• **BRONTEKST**:

****************

Printen

De opvoeding van Simson - Over verbond en doop in deze tijd

S.T. Bolt
02-04-11

Een tijdje geleden stonden er in het Nederlands Dagblad artikelen over ouders die na ernstige overweging besloten hadden hun kinderen niet meer te laten dopen. De teneur was dat moderne ouders een eigen keuze hebben in de vormgeving van hun geloof. Kinderen kunnen dan later zelf kiezen. Verder werd duidelijk gemaakt dat niet alles bij het oude kan blijven en dat vanaf de kansel deze keuzevrijheid ondersteund dient te worden. In een overweging over deze dingen moest ik denken aan de opvoeding van Simson. Daarom een bijdrage over de ‘ouders van toen’ voor ‘de ouders van nu.’

De vraag van Manoah
Simson, wie kent hem niet? Simson staat bekend als de krachtpatser van het Oude Testament en zijn naam vinden wij terug op de shag van Samson en de koffertjes van Samsonite. Simson of Samson is een ijzersterk merk en iedereen weet dat. Maar toen zijn geboorte werd aangekondigd, hadden zijn ouders een probleem. Dat wil zeggen zijn vader had een probleem want de engel was alleen aan de moeder verschenen. En juist Manoah wilde de engel ontmoeten omdat hij een vraag had. En toen de engel dan nogmaals verscheen, stelde Manoah deze vraag: Hoe moet ik dit kind opvoeden? (Ri. 13:8) Een normale vraag, een vraag die elke ouder zou kunnen stellen. Bovendien was Simson een bijzonder kind en dus kon Manoah wel een speciale aanwijzing gebruiken. Maar hoe wij dit hoofdstuk ook bestuderen een antwoord is er niet te vinden. Er gebeurt van alles maar juist dat ene: een antwoord op deze vraag wordt niet gegeven. Waarom niet? Zegt de Schrift dan niets over opvoeding, zijn er dan geen antwoorden op gewone vragen? Jawel, maar de vraag van Manoah was reeds lang vóór Manoah gesteld. En reeds lang geleden had Jozua tóen het volgende geantwoord:

Hoor, Israel:
de HERE is onze God;
de HERE is één!

****************

• **VASTGELEGDE GEGEVENS**:
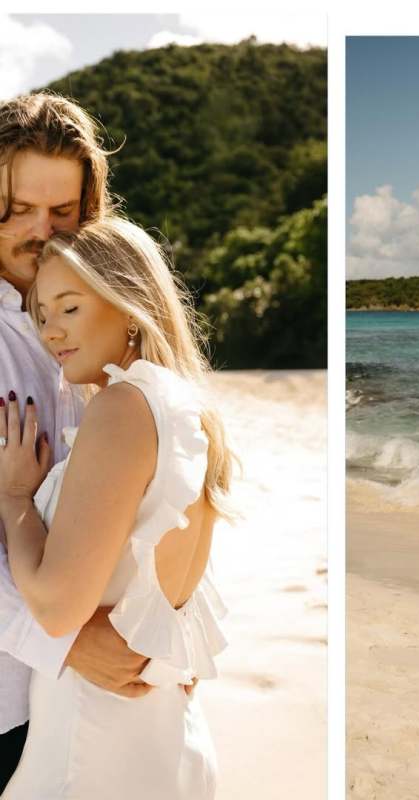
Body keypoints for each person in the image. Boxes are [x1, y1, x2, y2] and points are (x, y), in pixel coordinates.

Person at [0, 216, 232, 798]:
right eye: (42, 315)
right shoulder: (187, 408)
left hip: (91, 742)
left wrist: (14, 497)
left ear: (129, 305)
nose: (52, 332)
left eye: (70, 307)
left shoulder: (120, 409)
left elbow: (57, 610)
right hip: (168, 738)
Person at [0, 92, 155, 792]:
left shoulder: (109, 321)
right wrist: (64, 639)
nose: (41, 232)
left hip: (83, 703)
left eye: (62, 211)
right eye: (17, 209)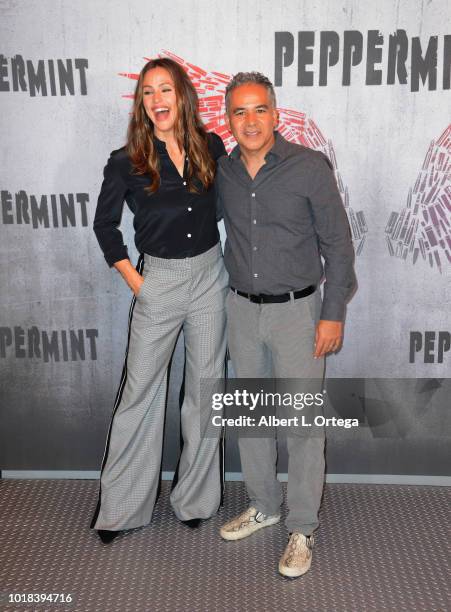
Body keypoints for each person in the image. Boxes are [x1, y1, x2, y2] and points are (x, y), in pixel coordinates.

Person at [216, 72, 356, 577]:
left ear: (275, 113)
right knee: (252, 419)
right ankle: (264, 505)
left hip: (300, 313)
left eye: (259, 110)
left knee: (301, 426)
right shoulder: (224, 172)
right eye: (239, 111)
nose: (250, 121)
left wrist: (332, 312)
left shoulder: (308, 167)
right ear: (227, 118)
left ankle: (301, 527)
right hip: (241, 310)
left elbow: (339, 245)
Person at [91, 58, 228, 543]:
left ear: (181, 96)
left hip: (211, 276)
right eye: (147, 92)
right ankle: (122, 509)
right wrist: (137, 282)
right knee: (140, 394)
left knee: (206, 390)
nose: (157, 100)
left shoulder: (210, 146)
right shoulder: (125, 160)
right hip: (159, 282)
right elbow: (105, 226)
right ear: (141, 103)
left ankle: (196, 500)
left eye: (165, 89)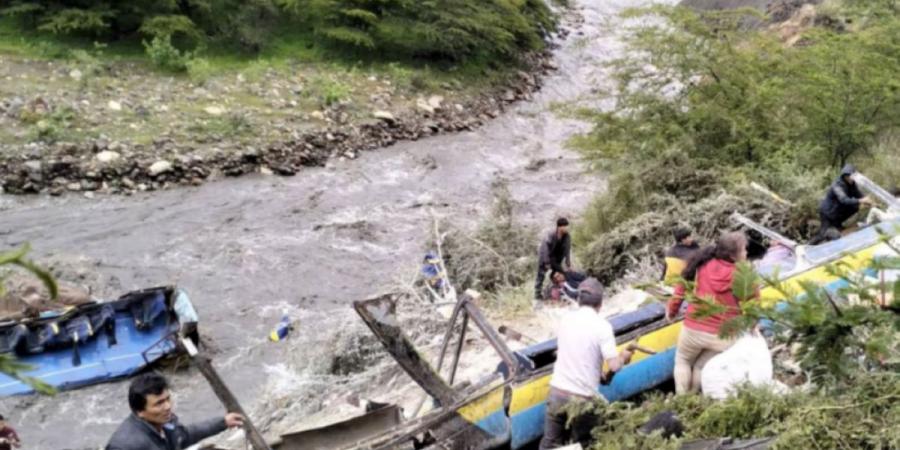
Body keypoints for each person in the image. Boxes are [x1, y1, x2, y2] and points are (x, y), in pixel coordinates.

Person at [539, 278, 634, 449]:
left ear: (578, 300)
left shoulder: (566, 320)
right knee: (585, 443)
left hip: (557, 393)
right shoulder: (602, 326)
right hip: (582, 399)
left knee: (550, 444)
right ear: (601, 303)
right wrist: (624, 357)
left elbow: (570, 352)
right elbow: (614, 366)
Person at [666, 231, 756, 394]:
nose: (746, 253)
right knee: (701, 366)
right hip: (723, 334)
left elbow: (680, 290)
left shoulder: (701, 263)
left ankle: (682, 399)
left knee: (682, 361)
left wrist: (672, 312)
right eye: (743, 250)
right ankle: (694, 395)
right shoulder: (744, 273)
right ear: (733, 255)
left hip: (693, 328)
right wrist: (753, 325)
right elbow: (754, 304)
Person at [106, 372, 245, 450]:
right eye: (159, 403)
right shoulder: (124, 445)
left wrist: (223, 422)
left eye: (168, 399)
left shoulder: (165, 421)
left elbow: (184, 435)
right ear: (139, 411)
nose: (167, 406)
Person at [810, 164, 873, 244]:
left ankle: (837, 230)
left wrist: (869, 201)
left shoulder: (852, 184)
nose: (850, 178)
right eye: (848, 176)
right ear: (844, 176)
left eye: (851, 176)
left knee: (855, 206)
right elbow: (844, 200)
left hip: (837, 213)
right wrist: (861, 200)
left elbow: (859, 195)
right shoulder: (837, 185)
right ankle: (809, 246)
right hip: (827, 213)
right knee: (824, 234)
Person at [535, 218, 572, 300]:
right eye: (565, 226)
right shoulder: (550, 235)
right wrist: (546, 262)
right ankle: (537, 297)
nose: (567, 228)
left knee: (562, 274)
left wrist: (568, 263)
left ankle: (557, 293)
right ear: (559, 227)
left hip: (556, 259)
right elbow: (544, 249)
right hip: (545, 257)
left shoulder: (567, 236)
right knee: (540, 276)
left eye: (567, 226)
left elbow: (567, 250)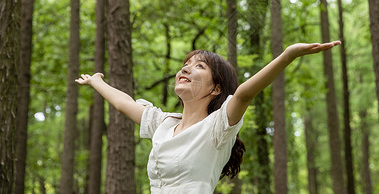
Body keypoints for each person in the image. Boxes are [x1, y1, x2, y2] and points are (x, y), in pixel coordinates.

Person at [76, 41, 340, 193]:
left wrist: (287, 55)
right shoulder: (164, 124)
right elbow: (124, 103)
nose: (186, 68)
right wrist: (96, 81)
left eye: (199, 66)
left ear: (215, 88)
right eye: (186, 64)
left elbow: (244, 95)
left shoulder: (217, 128)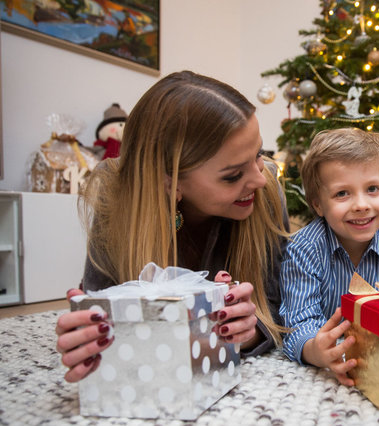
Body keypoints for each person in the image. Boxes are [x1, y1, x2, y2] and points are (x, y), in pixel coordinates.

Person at [55, 71, 289, 383]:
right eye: (232, 175)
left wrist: (248, 331)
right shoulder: (118, 196)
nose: (260, 178)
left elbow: (282, 303)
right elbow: (101, 304)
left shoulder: (267, 188)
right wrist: (88, 336)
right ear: (170, 182)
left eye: (258, 153)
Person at [279, 128, 379, 385]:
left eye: (372, 189)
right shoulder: (305, 248)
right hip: (330, 365)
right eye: (342, 193)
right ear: (318, 204)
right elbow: (298, 323)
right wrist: (316, 350)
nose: (361, 205)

****************

• **OPDRACHT**: Herschrijf de alinea die begint met „Een tijdje geleden” uit de tekst over de opvoeding van Simson beknopter, maar behoud de belangrijkste feiten. De gegevens spelen hierbij geen enkele rol.

• **ANTWOORD**: Enige tijd geleden verschenen in het Nederlands Dagblad artikelen over ouders die na ernstig nadenken besloten hun kinderen niet meer te laten dopen. De strekking was dat moderne ouders zelf bepalen hoe ze hun geloof vormgeven en dat kinderen later zelf kunnen kiezen. Ook werd gesteld dat niet alles bij het oude kan blijven en dat de kansel deze keuzevrijheid moet steunen. Dit deed de auteur denken aan de opvoeding van Simson, vandaar een bijdrage over de „ouders van toen” voor „de ouders van nu”.